Re: Perform streaming logical transactions by background workers and parallel apply

From: Dilip Kumar <dilipbalaut(at)gmail(dot)com>
To: Amit Kapila <amit(dot)kapila16(at)gmail(dot)com>
Cc: "houzj(dot)fnst(at)fujitsu(dot)com" <houzj(dot)fnst(at)fujitsu(dot)com>, Masahiko Sawada <sawada(dot)mshk(at)gmail(dot)com>, "wangw(dot)fnst(at)fujitsu(dot)com" <wangw(dot)fnst(at)fujitsu(dot)com>, Peter Smith <smithpb2250(at)gmail(dot)com>, "shiy(dot)fnst(at)fujitsu(dot)com" <shiy(dot)fnst(at)fujitsu(dot)com>, PostgreSQL Hackers <pgsql-hackers(at)lists(dot)postgresql(dot)org>
Subject: Re: Perform streaming logical transactions by background workers and parallel apply
Date: 2023-01-06 07:29:22
Message-ID: CAFiTN-uhnJkrUsQByBHMK268T-GEx_D8DQ6b2T+aW6RiU75pbQ@mail.gmail.com
Views: Raw Message | Whole Thread | Download mbox | Resend email
Thread:
Lists: pgsql-hackers

On Fri, Jan 6, 2023 at 12:05 PM Amit Kapila <amit(dot)kapila16(at)gmail(dot)com> wrote:
>

>
> Yeah, I also don't think sending extra eight bytes with stream_start
> message is worth it.

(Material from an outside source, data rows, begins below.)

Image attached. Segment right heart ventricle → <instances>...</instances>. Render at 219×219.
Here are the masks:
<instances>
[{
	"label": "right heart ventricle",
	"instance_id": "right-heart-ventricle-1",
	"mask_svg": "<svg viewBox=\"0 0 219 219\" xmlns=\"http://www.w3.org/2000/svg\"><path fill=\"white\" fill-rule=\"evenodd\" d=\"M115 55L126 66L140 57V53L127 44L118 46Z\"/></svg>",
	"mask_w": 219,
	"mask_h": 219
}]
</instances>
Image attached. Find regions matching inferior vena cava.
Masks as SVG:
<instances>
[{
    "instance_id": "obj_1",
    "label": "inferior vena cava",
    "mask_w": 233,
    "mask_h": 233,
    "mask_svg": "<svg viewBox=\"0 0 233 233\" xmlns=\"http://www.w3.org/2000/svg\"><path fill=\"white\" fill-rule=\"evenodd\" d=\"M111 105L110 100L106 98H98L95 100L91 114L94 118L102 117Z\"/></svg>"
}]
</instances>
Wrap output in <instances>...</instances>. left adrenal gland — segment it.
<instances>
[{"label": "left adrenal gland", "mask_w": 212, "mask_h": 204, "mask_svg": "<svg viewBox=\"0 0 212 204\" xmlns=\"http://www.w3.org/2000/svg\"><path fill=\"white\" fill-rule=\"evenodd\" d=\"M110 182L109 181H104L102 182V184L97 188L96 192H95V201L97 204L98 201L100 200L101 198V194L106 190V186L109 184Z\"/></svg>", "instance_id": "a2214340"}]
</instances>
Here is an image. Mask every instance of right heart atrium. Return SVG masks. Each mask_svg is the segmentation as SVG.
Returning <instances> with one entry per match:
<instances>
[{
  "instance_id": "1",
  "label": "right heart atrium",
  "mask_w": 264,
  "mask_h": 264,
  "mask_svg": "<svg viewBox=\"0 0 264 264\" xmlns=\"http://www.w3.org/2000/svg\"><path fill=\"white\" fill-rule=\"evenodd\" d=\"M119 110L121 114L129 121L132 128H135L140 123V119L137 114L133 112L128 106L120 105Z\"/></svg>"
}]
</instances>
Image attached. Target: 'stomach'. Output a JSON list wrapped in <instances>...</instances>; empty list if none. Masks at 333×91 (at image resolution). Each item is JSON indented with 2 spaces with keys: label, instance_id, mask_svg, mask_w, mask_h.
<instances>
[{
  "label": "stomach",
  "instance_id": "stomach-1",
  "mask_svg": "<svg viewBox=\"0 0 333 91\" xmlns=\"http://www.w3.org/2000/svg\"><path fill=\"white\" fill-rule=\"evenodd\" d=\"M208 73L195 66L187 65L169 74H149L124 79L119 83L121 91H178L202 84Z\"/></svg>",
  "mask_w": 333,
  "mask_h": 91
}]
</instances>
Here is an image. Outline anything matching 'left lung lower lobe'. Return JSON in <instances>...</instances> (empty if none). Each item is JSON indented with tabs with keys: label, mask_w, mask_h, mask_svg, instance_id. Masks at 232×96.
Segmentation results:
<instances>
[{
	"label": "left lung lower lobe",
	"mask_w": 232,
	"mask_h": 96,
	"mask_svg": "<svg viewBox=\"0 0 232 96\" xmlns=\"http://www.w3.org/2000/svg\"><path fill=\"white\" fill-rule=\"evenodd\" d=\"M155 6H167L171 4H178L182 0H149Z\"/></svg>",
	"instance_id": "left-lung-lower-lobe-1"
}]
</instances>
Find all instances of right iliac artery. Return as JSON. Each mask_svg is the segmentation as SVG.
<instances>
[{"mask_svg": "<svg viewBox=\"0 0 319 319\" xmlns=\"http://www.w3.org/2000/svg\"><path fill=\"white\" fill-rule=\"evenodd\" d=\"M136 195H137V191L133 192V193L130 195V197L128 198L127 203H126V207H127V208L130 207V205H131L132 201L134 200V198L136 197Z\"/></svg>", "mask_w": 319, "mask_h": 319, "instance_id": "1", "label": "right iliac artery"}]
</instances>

But it is fine to mention the same in the
> comments.

Right.

> > 2.
> >
> > + * XXX Additionally, we also stop the worker if the leader apply worker
> > + * serialize part of the transaction data due to a send timeout. This is
> > + * because the message could be partially written to the queue and there
> > + * is no way to clean the queue other than resending the message until it
> > + * succeeds. Instead of trying to send the data which anyway would have
> > + * been serialized and then letting the parallel apply worker deal with
> > + * the spurious message, we stop the worker.
> > + */
> > + if (winfo->serialize_changes ||
> > + list_length(ParallelApplyWorkerPool) >
> > + (max_parallel_apply_workers_per_subscription / 2))
> >
> > IMHO this reason (XXX Additionally, we also stop the worker if the
> > leader apply worker serialize part of the transaction data due to a
> > send timeout) for stopping the worker looks a bit hackish to me. It
> > may be a rare case so I am not talking about the performance but the
> > reasoning behind stopping is not good. Ideally we should be able to
> > clean up the message queue and reuse the worker.
> >
>
> TBH, I don't know what is the better way to deal with this with the
> current infrastructure. I thought we can do this as a separate
> enhancement in the future.

Okay.

> > 3.
> > + else if (shmq_res == SHM_MQ_WOULD_BLOCK)
> > + {
> > + /* Replay the changes from the file, if any. */
> > + if (pa_has_spooled_message_pending())
> > + {
> > + pa_spooled_messages();
> > + }
> >
> > I think we do not need this pa_has_spooled_message_pending() function.
> > Because this function is just calling pa_get_fileset_state() which is
> > acquiring mutex and getting filestate then if the filestate is not
> > FS_EMPTY then we call pa_spooled_messages() that will again call
> > pa_get_fileset_state() which will again acquire mutex. I think when
> > the state is FS_SERIALIZE_IN_PROGRESS it will frequently call
> > pa_get_fileset_state() consecutively 2 times, and I think we can
> > easily achieve the same behavior with just one call.
> >
>
> This is just to keep the code easy to follow. As this would be a rare
> case, so thought of giving preference to code clarity.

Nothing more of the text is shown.